Document excerpt:
---

The thing that got in the way of that the most, Matt [Cameron] had Pearl Jam obligations and Chris [Cornell] had some solo obligations. It took a lot to catch up on 13 years. You have to learn a whole bunch of songs to get ready for a few shows, and of course, putting out [compilation album] Telephantasm. And the "Black Rain" video. I was representing the band, supervising Telephantasm from artwork to track listing. So that was a big project. Then starting on mixing, mastering, and designing the artwork and packaging for the Live on I-5 album. And Ben [Shepherd] wrote and recorded a solo record in that period too, that hasn't been released. It was a very busy year for us.

Were the performances on Live on I-5 supposed to come out in 1997, but got shelved when the band broke up?

We brought Adam Kasper out on the West Coast leg of our headlining '96 tour. We wanted him to record it for a number of things - as a way to appraise and review the performances, we were hoping to maybe provide content for B sides for foreign releases, and possibly, to do a live record. So that's what was on our mind. Of course, the band broke up after that tour.

---

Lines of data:
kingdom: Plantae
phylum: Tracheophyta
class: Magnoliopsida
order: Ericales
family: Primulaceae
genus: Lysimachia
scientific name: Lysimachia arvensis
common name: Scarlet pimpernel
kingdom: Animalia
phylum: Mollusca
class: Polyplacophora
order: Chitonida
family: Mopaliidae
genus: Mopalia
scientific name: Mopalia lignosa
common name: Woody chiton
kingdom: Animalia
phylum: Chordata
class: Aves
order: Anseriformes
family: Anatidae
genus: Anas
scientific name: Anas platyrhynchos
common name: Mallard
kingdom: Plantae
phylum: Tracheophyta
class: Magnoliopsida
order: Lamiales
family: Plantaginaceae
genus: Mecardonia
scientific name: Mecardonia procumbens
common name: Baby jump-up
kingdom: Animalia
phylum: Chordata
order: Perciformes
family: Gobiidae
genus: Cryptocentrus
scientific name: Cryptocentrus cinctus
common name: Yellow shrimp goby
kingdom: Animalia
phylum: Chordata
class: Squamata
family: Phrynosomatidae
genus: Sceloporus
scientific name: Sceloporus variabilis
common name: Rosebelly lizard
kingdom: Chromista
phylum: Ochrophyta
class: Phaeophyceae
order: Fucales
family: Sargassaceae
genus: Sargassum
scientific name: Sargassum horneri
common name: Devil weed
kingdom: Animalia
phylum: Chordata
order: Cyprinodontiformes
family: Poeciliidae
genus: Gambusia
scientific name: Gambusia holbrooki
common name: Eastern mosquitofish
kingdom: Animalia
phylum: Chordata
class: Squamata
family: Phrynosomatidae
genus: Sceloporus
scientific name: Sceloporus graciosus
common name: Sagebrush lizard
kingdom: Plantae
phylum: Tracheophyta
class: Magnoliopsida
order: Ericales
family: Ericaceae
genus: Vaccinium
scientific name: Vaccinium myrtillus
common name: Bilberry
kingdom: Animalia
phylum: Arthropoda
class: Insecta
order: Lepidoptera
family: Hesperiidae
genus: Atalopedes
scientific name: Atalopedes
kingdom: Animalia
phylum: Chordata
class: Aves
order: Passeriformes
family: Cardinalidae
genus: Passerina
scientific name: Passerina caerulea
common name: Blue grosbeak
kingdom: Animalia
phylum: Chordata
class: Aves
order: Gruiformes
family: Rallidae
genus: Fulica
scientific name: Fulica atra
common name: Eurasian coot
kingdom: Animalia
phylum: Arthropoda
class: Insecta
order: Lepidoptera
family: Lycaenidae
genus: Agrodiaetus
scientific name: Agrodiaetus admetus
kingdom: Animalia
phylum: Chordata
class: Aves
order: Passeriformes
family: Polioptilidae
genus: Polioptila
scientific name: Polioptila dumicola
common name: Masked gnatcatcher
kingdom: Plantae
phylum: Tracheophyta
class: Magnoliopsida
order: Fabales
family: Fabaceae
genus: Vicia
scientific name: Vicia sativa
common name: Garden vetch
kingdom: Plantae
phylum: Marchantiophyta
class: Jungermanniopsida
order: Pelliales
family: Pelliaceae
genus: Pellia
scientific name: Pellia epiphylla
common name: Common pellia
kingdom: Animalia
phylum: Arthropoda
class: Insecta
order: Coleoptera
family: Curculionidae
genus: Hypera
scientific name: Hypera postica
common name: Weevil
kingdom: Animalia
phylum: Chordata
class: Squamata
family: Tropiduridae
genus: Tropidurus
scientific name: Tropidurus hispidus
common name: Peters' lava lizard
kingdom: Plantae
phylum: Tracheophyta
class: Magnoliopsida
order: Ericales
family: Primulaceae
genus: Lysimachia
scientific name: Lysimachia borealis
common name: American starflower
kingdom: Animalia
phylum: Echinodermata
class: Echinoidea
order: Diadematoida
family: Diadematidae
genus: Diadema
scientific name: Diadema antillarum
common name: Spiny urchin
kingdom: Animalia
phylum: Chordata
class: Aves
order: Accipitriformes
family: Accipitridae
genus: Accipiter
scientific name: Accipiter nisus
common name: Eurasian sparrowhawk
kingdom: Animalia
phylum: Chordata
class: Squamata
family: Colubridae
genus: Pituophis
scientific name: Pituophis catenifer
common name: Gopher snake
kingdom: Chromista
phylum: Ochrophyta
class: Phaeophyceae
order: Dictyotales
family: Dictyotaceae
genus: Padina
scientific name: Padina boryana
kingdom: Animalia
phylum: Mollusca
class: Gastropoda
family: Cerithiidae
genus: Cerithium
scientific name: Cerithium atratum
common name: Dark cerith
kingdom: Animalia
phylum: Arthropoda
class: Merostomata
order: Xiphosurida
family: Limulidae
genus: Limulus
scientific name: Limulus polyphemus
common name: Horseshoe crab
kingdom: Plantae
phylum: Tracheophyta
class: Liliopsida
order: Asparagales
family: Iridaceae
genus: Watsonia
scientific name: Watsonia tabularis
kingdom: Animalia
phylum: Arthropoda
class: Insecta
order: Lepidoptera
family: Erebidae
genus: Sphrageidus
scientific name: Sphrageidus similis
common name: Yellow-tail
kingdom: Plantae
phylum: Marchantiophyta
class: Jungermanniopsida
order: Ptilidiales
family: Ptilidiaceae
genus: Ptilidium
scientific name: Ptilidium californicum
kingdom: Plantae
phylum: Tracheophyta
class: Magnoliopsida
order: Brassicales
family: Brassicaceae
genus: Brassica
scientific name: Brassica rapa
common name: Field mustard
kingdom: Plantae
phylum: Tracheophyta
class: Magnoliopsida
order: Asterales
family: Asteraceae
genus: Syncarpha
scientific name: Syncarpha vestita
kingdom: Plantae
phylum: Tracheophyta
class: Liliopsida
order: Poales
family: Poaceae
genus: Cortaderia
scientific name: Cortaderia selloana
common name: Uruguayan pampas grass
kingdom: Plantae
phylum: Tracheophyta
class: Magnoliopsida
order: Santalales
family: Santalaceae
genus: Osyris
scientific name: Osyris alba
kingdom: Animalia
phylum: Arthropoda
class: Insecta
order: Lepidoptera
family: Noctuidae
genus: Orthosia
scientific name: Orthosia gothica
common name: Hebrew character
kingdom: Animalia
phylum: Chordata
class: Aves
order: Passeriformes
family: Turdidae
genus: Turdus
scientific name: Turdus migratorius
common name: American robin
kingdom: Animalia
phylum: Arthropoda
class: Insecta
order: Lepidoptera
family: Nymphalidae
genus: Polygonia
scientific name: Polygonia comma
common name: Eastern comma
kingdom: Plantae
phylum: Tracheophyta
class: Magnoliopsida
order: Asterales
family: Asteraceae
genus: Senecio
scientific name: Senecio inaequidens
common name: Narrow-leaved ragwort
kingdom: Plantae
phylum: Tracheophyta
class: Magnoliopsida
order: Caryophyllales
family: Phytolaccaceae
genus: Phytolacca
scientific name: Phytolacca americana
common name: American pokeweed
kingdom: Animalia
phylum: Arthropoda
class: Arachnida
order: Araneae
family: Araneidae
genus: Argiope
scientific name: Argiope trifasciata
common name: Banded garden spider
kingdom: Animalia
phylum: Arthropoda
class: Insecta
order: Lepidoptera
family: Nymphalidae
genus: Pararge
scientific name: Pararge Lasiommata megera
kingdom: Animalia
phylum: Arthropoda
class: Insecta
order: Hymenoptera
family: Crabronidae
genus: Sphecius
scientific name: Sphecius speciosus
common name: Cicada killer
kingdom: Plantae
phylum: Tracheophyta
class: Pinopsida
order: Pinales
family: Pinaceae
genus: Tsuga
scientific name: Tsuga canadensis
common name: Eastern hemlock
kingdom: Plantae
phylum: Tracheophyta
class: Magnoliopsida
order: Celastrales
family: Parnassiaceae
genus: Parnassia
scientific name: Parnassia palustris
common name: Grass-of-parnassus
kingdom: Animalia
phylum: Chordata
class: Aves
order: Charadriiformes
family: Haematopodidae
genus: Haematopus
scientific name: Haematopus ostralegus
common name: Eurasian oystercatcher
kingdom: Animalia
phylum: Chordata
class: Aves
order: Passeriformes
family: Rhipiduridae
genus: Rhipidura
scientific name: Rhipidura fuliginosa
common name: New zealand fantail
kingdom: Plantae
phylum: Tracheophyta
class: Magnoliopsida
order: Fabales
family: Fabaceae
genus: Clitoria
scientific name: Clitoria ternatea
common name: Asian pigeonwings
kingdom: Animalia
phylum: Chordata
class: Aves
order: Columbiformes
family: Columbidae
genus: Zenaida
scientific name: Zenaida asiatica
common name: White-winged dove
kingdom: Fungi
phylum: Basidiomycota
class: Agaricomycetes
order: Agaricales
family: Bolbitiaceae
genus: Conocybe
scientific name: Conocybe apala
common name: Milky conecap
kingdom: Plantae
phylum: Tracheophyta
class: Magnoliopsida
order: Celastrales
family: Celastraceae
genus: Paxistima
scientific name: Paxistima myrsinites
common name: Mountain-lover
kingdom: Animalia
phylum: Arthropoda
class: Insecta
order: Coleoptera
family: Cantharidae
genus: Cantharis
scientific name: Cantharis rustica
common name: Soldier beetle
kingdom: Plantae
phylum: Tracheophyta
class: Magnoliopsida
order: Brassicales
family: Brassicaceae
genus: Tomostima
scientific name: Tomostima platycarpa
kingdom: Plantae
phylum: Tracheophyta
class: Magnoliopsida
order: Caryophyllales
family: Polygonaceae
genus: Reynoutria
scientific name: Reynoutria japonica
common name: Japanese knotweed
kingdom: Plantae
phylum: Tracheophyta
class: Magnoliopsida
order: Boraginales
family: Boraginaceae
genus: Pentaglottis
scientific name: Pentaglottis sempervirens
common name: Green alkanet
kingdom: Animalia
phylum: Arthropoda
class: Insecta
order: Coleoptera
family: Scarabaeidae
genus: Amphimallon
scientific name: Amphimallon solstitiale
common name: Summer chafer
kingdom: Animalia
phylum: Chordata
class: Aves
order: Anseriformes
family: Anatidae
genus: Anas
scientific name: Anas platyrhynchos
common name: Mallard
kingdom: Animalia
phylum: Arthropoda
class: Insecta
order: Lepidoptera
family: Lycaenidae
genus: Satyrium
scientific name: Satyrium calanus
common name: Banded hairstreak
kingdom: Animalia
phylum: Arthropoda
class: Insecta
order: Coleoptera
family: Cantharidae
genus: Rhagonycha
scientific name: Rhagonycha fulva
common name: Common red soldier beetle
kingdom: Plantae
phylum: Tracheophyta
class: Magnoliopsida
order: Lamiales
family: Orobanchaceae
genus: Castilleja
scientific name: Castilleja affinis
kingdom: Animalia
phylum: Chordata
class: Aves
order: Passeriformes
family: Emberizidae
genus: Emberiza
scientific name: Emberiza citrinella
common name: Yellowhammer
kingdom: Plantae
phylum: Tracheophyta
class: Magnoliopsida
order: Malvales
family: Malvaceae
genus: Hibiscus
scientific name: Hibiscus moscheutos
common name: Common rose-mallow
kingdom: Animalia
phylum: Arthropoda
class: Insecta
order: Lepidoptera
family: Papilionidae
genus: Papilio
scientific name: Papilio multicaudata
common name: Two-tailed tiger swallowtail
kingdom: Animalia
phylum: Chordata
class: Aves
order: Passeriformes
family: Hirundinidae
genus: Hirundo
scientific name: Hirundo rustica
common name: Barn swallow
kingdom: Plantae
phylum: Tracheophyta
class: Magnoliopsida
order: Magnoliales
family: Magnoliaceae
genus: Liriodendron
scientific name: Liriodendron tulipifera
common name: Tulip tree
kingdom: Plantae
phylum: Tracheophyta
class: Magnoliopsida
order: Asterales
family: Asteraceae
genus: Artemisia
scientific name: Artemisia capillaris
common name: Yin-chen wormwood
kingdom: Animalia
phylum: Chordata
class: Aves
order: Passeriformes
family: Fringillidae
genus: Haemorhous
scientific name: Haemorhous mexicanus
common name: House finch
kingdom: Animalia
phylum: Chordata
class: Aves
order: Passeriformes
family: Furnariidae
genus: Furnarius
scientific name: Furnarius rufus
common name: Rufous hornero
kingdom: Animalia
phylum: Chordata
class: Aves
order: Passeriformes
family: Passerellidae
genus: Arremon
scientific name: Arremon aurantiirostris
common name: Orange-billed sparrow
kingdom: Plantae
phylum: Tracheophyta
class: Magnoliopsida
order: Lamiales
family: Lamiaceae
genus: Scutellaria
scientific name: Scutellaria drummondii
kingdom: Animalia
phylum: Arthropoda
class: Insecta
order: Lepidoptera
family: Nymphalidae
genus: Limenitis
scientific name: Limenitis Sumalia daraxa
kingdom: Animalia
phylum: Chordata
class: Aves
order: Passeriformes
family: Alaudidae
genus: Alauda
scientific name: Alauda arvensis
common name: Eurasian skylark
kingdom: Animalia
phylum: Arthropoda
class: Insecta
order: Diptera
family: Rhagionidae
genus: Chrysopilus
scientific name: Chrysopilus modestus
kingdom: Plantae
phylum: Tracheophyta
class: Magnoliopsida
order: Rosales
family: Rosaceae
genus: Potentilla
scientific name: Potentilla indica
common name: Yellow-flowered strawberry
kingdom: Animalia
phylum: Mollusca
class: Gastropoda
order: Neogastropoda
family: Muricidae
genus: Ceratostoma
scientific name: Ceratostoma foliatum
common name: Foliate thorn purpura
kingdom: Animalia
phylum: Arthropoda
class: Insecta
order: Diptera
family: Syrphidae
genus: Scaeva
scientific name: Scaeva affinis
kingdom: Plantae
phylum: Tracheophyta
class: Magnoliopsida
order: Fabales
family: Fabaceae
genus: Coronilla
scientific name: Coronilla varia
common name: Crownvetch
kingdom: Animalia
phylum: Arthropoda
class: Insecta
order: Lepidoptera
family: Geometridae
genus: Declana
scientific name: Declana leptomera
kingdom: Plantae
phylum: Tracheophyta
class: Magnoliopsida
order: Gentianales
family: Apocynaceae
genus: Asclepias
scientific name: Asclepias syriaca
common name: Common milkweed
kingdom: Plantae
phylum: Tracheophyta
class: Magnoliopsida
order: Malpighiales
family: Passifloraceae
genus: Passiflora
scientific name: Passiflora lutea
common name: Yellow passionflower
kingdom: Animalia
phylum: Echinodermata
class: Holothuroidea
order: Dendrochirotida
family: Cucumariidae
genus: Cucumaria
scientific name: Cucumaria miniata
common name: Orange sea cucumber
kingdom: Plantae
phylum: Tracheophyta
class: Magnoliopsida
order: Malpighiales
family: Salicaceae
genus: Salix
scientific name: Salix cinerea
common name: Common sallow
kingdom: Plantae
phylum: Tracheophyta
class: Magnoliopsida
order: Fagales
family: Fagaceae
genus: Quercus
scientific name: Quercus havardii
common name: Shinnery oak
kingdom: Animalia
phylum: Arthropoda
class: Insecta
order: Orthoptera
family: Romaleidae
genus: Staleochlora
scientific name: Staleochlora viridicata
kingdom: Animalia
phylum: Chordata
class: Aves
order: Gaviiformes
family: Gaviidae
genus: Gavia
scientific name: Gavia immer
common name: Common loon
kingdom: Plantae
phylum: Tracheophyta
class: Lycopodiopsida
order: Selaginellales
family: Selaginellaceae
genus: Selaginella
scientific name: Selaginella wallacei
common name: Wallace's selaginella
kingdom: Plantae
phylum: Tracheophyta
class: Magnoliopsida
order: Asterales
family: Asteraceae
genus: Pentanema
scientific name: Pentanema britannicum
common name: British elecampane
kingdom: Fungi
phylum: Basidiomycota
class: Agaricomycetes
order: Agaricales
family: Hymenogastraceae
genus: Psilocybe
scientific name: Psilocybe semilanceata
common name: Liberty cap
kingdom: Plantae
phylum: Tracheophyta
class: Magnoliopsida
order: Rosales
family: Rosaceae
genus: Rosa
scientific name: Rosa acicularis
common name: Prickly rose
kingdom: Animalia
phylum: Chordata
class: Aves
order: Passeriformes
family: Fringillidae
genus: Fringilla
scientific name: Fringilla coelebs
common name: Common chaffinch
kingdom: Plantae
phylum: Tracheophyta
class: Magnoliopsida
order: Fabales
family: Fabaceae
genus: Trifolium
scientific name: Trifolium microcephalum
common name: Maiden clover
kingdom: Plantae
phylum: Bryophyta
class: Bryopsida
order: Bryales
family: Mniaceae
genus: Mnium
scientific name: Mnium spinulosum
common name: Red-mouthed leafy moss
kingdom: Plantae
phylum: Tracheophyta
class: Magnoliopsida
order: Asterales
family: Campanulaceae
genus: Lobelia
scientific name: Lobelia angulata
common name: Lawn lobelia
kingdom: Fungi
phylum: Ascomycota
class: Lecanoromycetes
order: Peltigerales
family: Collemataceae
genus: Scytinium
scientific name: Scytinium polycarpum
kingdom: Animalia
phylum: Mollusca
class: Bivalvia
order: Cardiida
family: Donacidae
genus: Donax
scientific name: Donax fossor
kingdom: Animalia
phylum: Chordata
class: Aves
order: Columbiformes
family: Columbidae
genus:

---

Written tasks:
1/ In the interview excerpt, who did the band bring out on the West Coast leg of its '96 headlining tour?
2/ Please pull out the passage of the interview excerpt that begins at the words "We brought Adam" and stops after "after that tour.".
3/ Extend the interview excerpt on the band's busy year and the Live on I-5 recordings with what follows its last sentence.

Set of answers:
1/ Adam Kasper

2/
We brought Adam Kasper out on the West Coast leg of our headlining '96 tour. We wanted him to record it for a number of things - as a way to appraise and review the performances, we were hoping to maybe provide content for B sides for foreign releases, and possibly, to do a live record. So that's what was on our mind. Of course, the band broke up after that tour.

3/
When I spoke with Matt and Ben about Soundgarden's 1996-1997 tour for the book Grunge is Dead, Matt said, "The shows were increasingly bad," but Ben thought it was "the most creative and destructive music that I'd ever heard or been part of." Where do you stand?

I think Chris and I were also drinking a bunch. I think there may have been the occasion of some "smashing" in the dressing room. But I completed all the shows! [Laughs] I didn't storm off the stage or smash my guitar out of...well, if I ever banged my guitar around, from Soundgarden's first gig to its last gig, it wasn't out of theater. It was more out of passion or frustration.

Adam [Kasper] was recording the West Coast leg of the tour – there were a number of great shows. And even among the bad shows, there were great performances of individual songs. We didn't pick tracks from every performance. What we chose ultimately was not just great performances, but a great recording. Ultimately, Adam is going through the tapes and finding really sonic performances. Great drum sounds or guitar sounds. Then you find the performances that go along with those sounds. Then you might look for inventive or particularly expressive or emotive performances.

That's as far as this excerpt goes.